After reading out 14 additional COVID-19 related deaths, bringing the state’s rolling total to 7,163 dead Tuesday, Justice renewed his calls for people to get vaccinated and boosted against the virus. His focus was on older residents.

“For crying out loud if you happen to be 50 and older and you're not getting a booster shot, making a big mistake,” Justice said. “It's completely silly. It doesn't make any sense at all if you're vaccinated that you don't have your booster shot because if you're out of the time period and everything you need that booster shot, your immunity is almost nothing.”

With the BA.5 variant now the dominant strain of COVID-19 in West Virginia, and its increased ability to reinfect patients, coronavirus czar Dr. Clay Marsh discussed the developing understanding of the risks of reinfection.

“We are now starting to track that the more times you've been infected with COVID-19, the more likely you will be to have long COVID and also to suffer some more important limitations as far as the impact on the vital organs in your body, the heart, the lungs, the kidneys, the liver, etc.” Marsh said. “That is really another important reason to be up to date on vaccinations.”

Hospitalizations, now more than 330, continue to creep up, but the number of ICU cases and patients on ventilators remains comparatively low. Marsh has previously pointed to this as evidence that vaccines are working to protect against severe infection.

Justice discussed the groundbreaking for the Coalfield Expressway yesterday, before his visit to communities in the south of the state impacted by last week’s flooding.

“We need to remember and try with all in us to not just walk away, and I told the folks there we don't want to put a bandaid on cancer,” Justice said. “I sit right there and listen to all their issues, all their problems that they have going to all their solutions because at the end of the day, those are the folks, not necessarily us in Charleston, that know what needs to be done.”
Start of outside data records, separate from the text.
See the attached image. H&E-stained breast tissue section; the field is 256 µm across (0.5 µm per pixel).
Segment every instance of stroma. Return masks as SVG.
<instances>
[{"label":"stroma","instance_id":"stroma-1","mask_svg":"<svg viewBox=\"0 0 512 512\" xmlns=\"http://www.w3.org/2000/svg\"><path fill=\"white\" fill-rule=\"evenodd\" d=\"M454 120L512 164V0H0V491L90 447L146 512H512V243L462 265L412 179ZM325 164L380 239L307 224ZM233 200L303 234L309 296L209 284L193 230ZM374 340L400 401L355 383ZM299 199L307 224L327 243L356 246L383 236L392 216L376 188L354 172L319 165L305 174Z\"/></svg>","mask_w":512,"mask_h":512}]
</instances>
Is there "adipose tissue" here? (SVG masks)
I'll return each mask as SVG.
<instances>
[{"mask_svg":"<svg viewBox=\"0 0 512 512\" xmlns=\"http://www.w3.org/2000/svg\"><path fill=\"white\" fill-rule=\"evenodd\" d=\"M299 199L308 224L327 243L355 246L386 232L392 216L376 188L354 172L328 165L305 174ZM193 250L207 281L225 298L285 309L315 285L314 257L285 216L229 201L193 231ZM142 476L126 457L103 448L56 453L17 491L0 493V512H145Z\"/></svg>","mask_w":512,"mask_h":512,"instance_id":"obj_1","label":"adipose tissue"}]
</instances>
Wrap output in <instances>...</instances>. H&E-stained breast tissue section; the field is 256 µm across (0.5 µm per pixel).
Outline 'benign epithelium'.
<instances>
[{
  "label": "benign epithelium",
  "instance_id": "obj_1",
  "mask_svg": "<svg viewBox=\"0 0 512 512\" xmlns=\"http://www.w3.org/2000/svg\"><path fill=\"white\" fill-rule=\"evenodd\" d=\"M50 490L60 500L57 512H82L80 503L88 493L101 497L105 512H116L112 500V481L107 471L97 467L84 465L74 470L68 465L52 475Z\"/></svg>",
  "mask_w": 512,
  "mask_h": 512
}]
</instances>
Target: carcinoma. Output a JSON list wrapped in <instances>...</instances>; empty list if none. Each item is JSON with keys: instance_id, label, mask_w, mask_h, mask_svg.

He then focused on the flooding in eastern Kentucky, calling the devastation “a magnitude even greater than the 2016 flood.” Justice said Gov. Andy Beshear of Kentucky told him that West Virginia helicopters had aided in the rescue of more than 40 individuals from the floods.

Later in the briefing, Justice responded to a question about his feelings regarding the ongoing special legislative session.

“I'm not going to perpetuate the food fight,” he said before expressing his disappointment in the failure of the legislature to pass his proposed personal income tax cut.

Justice offered up prayers and well wishes for Senate president Craig Blair, who underwent a hip replacement earlier in the day, before moving on to the special session’s other issue of abortion.

“Fifty years this country has surely changed our footprint, and now our Supreme Court has spoken and our laws are old and ancient and they need modernized,” Justice said.

He expressed regret that more hasn’t been accomplished in the special session.